As any mathematical modeling study of epidemics there are limitations. For instance, reliable estimation of some parameter values are not yet available. Therefore, specific values for the model such that \({\mathcal {R}}_{0}<1\) are not possible in an accurate way. Therefore, we cannot provide these values to health institutions in order to eliminate toxoplasmosis in cat populations. The model also considers a constant population for the cats which might not be realistic in many places. In addition, we used a life expectancy for the cats of five years, but this varies for domestic cats and depends on several factors (Berthier et al. 2000). In both populations of cats and mice the model includes full vertical transmission and a relative proportion might be more accurate, but the models becomes more complex to analyze.

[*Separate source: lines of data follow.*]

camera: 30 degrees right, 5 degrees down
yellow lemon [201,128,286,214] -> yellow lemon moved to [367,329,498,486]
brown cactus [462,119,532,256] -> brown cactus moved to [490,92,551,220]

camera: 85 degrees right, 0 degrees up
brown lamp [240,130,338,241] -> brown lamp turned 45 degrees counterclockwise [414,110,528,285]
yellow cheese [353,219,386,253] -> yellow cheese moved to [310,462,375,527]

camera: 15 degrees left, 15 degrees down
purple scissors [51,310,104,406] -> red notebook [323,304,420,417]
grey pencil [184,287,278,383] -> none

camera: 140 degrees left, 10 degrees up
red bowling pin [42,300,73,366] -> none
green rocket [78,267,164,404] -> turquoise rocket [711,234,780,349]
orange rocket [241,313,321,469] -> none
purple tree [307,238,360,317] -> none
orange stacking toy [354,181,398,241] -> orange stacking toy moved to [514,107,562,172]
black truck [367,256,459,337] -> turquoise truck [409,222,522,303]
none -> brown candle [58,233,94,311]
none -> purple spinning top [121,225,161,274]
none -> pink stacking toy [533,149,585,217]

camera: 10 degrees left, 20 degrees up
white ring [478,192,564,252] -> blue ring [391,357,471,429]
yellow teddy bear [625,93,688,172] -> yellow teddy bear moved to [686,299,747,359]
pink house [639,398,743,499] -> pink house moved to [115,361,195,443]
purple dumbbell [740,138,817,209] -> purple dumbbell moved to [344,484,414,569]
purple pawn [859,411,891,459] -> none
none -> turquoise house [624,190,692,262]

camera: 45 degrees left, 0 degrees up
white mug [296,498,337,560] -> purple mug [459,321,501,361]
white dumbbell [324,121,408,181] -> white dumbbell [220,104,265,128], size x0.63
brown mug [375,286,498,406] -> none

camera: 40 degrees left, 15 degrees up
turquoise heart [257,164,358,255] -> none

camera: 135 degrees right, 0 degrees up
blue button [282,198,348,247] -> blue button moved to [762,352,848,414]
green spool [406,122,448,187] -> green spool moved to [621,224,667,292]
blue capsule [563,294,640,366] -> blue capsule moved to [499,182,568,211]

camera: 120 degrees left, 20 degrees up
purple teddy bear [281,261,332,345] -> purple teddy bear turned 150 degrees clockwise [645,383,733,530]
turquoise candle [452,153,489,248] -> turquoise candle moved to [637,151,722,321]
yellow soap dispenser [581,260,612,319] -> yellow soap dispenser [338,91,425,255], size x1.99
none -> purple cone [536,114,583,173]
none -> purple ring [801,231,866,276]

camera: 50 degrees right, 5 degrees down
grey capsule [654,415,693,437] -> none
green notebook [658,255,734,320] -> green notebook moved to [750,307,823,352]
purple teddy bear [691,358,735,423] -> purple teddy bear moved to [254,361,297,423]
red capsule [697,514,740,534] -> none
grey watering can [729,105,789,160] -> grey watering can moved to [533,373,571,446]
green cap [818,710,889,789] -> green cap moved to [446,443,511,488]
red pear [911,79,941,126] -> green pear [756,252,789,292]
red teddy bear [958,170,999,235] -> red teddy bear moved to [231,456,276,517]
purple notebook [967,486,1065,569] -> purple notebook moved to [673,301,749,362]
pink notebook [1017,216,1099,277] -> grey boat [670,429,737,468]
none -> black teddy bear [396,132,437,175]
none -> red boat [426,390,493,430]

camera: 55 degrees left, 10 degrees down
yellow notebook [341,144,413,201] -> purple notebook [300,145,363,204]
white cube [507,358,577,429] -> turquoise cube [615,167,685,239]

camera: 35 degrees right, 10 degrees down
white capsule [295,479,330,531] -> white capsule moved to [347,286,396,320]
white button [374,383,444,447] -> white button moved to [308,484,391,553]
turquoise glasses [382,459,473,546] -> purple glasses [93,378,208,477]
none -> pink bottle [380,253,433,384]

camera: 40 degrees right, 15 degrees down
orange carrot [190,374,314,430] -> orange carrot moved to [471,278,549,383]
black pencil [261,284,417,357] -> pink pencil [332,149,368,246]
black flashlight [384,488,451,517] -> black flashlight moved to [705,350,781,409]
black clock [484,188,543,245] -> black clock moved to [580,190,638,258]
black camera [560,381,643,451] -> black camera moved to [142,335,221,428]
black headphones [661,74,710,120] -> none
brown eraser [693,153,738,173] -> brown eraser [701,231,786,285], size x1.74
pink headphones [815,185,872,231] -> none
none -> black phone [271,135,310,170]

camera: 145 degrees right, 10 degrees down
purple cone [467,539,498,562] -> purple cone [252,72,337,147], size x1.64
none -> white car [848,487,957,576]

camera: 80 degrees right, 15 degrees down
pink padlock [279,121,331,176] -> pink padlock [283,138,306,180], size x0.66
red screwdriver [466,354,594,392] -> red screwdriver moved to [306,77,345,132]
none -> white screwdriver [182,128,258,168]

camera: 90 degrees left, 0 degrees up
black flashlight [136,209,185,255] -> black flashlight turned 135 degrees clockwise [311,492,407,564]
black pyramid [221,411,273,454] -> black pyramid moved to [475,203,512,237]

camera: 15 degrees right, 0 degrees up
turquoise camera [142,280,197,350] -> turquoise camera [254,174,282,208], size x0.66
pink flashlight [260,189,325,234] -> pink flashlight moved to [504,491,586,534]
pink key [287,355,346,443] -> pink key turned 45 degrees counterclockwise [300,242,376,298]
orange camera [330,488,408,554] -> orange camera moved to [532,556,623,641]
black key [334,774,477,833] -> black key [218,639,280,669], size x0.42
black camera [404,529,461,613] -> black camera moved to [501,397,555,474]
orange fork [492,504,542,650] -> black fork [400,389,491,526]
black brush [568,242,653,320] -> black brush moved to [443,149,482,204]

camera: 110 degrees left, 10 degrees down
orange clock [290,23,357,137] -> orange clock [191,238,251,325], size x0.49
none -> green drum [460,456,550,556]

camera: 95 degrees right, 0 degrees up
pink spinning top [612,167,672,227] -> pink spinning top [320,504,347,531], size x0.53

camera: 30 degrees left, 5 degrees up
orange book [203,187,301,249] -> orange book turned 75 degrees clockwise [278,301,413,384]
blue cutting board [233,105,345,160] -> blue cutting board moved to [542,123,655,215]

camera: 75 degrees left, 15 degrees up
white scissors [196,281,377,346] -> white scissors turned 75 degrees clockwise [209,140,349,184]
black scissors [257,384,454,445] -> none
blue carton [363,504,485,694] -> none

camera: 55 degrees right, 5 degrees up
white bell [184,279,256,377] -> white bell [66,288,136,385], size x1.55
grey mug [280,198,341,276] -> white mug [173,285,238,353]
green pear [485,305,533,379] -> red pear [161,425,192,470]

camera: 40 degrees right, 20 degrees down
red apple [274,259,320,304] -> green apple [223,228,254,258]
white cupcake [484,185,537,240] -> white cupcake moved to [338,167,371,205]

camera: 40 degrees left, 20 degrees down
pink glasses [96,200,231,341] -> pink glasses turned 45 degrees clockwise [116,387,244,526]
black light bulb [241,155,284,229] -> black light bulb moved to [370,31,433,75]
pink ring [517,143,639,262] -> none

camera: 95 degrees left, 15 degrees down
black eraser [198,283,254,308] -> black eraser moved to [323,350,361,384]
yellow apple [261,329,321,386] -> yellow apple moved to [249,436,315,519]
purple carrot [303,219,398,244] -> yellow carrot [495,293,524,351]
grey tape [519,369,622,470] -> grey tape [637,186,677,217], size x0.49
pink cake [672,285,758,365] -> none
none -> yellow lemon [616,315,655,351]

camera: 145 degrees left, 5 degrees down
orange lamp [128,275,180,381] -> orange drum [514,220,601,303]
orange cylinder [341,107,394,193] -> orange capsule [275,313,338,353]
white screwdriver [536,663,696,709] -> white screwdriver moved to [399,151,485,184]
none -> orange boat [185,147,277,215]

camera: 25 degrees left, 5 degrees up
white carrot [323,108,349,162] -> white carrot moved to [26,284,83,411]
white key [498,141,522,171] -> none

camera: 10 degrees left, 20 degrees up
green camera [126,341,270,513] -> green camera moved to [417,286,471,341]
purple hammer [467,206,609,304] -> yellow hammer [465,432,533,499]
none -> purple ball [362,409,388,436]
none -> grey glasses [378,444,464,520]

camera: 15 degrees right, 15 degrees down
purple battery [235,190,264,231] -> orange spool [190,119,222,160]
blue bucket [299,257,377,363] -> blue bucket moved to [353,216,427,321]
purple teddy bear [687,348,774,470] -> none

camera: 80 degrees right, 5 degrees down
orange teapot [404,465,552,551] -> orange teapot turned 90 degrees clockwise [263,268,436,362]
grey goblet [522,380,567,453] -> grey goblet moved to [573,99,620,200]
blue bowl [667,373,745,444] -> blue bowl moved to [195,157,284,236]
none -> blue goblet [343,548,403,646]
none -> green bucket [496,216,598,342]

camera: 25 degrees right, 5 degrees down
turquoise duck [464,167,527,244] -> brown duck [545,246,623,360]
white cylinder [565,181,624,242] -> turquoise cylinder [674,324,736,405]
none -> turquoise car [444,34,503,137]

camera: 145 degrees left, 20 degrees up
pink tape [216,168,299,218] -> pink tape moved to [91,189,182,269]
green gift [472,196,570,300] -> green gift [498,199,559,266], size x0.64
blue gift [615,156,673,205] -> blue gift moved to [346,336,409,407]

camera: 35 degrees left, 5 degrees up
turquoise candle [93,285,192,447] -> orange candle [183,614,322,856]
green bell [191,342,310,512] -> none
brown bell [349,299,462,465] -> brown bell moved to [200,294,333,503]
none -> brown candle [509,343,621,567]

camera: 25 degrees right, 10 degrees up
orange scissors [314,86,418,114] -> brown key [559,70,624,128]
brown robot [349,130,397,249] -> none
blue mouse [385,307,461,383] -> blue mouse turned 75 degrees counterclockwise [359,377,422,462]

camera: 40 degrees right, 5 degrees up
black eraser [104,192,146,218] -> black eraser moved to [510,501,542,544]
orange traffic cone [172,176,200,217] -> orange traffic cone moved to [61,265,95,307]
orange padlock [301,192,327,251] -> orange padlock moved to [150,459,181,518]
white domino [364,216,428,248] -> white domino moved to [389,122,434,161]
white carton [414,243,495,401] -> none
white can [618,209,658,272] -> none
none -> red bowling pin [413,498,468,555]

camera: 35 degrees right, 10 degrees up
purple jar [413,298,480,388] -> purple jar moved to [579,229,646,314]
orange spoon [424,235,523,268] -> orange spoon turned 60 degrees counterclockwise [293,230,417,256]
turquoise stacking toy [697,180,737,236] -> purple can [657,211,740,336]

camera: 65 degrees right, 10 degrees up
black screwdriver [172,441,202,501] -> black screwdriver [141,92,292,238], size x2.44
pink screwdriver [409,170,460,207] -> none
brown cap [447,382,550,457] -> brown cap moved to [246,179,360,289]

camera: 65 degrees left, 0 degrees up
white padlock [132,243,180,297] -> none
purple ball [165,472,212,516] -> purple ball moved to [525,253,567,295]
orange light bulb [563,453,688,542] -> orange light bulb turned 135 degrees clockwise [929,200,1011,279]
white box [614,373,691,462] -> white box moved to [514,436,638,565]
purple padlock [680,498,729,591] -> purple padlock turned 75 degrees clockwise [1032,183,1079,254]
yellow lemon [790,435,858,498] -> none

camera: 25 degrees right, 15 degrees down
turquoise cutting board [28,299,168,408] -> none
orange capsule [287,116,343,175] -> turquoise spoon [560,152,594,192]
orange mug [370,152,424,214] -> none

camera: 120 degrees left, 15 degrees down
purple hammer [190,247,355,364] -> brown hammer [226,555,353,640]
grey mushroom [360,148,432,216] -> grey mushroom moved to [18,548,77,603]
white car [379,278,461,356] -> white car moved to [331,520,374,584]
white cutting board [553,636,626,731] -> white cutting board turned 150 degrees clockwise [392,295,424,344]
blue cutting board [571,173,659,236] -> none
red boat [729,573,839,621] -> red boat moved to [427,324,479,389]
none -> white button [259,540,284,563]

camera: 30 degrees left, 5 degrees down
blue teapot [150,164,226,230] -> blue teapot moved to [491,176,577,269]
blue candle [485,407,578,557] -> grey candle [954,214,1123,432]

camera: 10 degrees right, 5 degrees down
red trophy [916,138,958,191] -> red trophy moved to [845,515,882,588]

Another important limitation of the developed model is that it does not consider other intermediate hosts such as humans, birds, pigs, sheep, etc (Dubey 2020; Dubey et al. 2020; Dubey 1996; Williams et al. 2005). This, could greatly affect the dynamics of toxoplasmosis as well the prey-predator effects.

Finally, from this study we have seen that the health authorities have two clear options to reduce the disease. One is to implement a vaccination program for cats and the other option is to develop cleaning activities regarding the amount of oocysts in the environment. Further, studies related to optimal control are necessary assess which strategy is better taking into account economic and social factors related to both options. Based on the results of those type of studies we can see which strategy is the optimal in terms of economical costs and efficacy related to the vaccines. In addition, the costs of oocysts-environmental removing activities should be taken into account. Future research works can include a variety of models that consider other hosts, different assumptions regarding vertical transmission, different type of vaccination program and prey-predator effects. Also more complex models that integrate between-hosts and within-hots can be studied.